> [EXERCISE]: Take the lines from the head of the listing through the one bearing "right shoulder: (185, 394)" and copy them exactly, leaving every picture out.

> [ENTRIES SUPPLIED]:
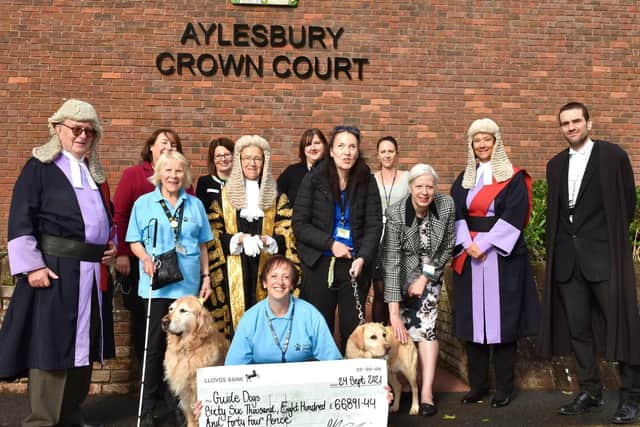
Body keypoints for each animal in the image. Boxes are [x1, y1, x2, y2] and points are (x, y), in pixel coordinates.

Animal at [161, 296, 229, 427]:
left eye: (183, 310)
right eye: (171, 309)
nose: (164, 321)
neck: (187, 350)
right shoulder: (185, 394)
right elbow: (191, 418)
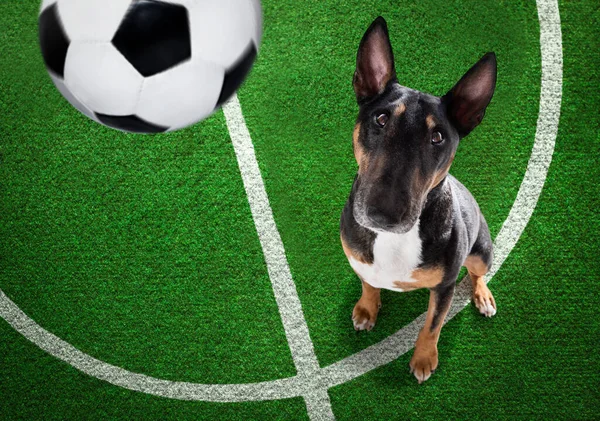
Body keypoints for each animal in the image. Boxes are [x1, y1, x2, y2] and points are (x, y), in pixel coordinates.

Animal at [340, 16, 500, 382]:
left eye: (437, 136)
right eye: (381, 118)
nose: (383, 214)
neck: (392, 241)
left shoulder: (444, 288)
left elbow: (432, 325)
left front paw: (424, 359)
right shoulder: (359, 261)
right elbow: (368, 284)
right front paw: (366, 310)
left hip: (481, 251)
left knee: (478, 272)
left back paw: (483, 297)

> [ANSWER SECTION]:
Body keypoints for each animal in the image. Boxes are [x1, y1, x2, y2] and points are (x, y), in pixel coordinates.

Animal at [161, 296, 229, 427]:
left eye: (183, 310)
right eye: (171, 309)
nose: (164, 321)
neck: (187, 350)
right shoulder: (185, 394)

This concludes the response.